_TO-DO ITEM_. Please return the listing exactly as it stands, skipping any pictures.

_GIVEN RECORDS_.
=== Section Start ===
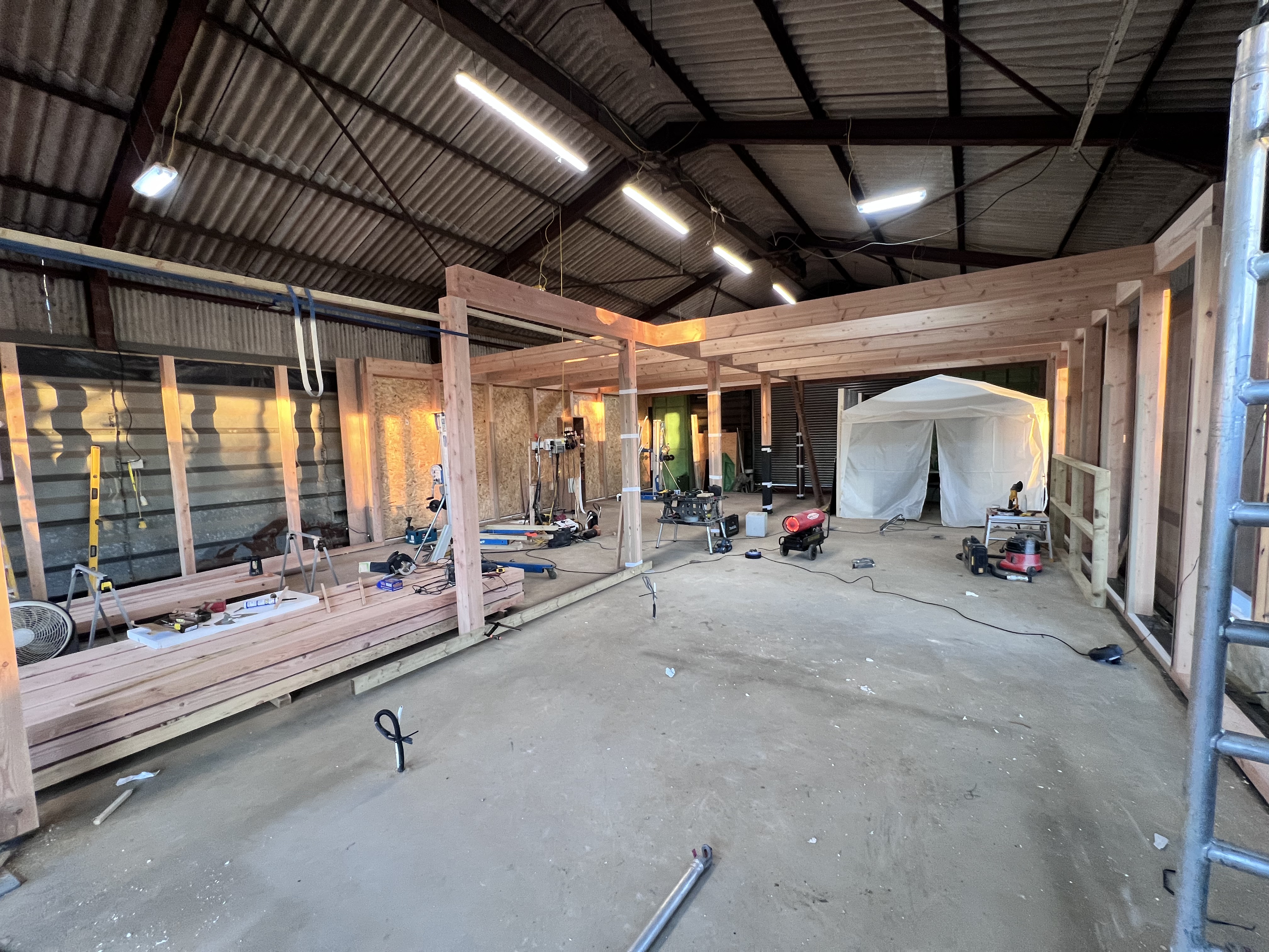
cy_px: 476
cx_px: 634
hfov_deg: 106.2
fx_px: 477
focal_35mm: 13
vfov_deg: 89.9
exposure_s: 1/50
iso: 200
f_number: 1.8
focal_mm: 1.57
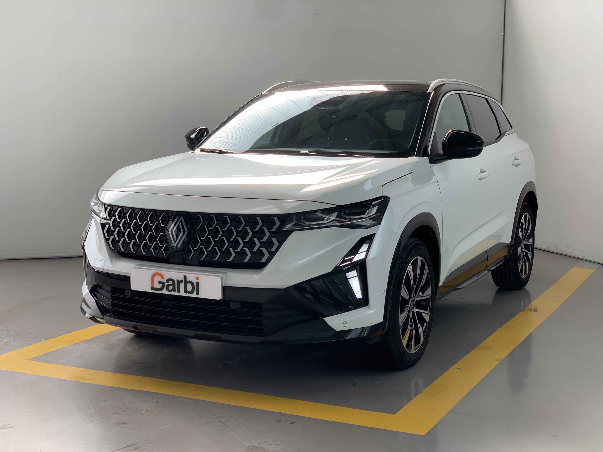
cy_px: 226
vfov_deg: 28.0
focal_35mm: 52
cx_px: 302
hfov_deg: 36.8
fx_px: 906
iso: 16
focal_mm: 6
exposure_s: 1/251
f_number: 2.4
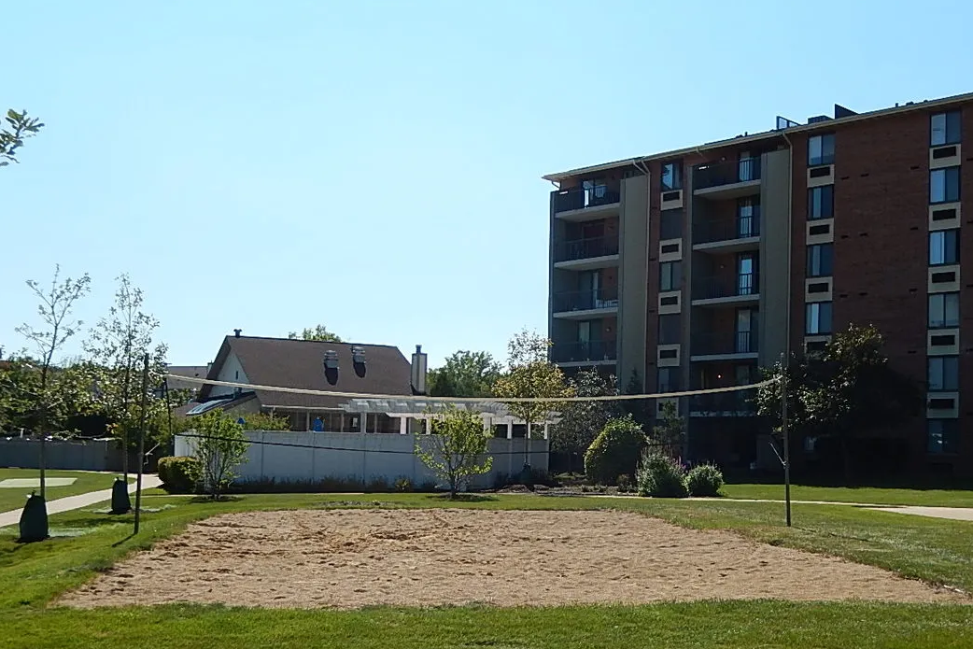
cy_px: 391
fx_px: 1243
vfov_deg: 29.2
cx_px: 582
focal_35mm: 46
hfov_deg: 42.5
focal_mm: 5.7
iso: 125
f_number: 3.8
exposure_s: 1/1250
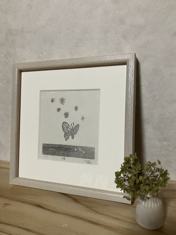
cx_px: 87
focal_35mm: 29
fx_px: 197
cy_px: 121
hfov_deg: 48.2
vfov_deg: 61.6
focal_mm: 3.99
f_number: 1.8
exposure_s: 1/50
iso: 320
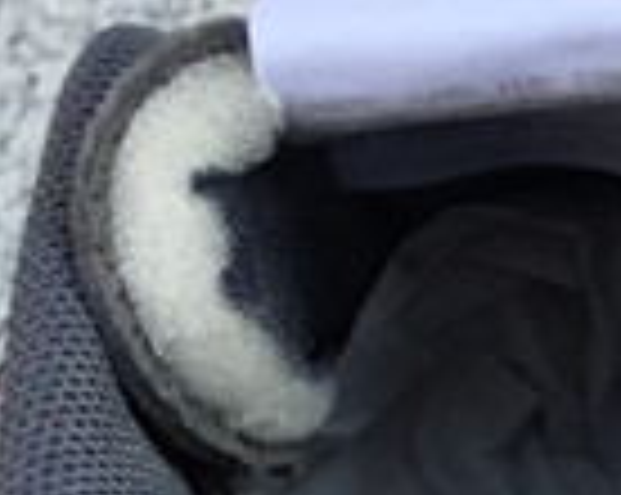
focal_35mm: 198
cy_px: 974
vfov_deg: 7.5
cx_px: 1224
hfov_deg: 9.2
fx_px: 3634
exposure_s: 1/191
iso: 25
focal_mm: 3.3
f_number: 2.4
=== Section End ===
_WRITTEN REPLY_.
cy_px: 476
cx_px: 634
hfov_deg: 106.2
fx_px: 477
focal_35mm: 13
vfov_deg: 89.9
exposure_s: 1/50
iso: 200
f_number: 1.8
focal_mm: 1.57
cy_px: 226
vfov_deg: 28.0
focal_35mm: 52
cx_px: 302
hfov_deg: 36.8
fx_px: 906
iso: 16
focal_mm: 6
exposure_s: 1/251
f_number: 2.4
cy_px: 391
fx_px: 1243
vfov_deg: 29.2
cx_px: 582
focal_35mm: 46
hfov_deg: 42.5
focal_mm: 5.7
iso: 125
f_number: 3.8
exposure_s: 1/1250
cx_px: 87
focal_35mm: 29
fx_px: 197
cy_px: 121
hfov_deg: 48.2
vfov_deg: 61.6
focal_mm: 3.99
f_number: 1.8
exposure_s: 1/50
iso: 320
focal_35mm: 198
cy_px: 974
vfov_deg: 7.5
cx_px: 1224
hfov_deg: 9.2
fx_px: 3634
exposure_s: 1/191
iso: 25
focal_mm: 3.3
f_number: 2.4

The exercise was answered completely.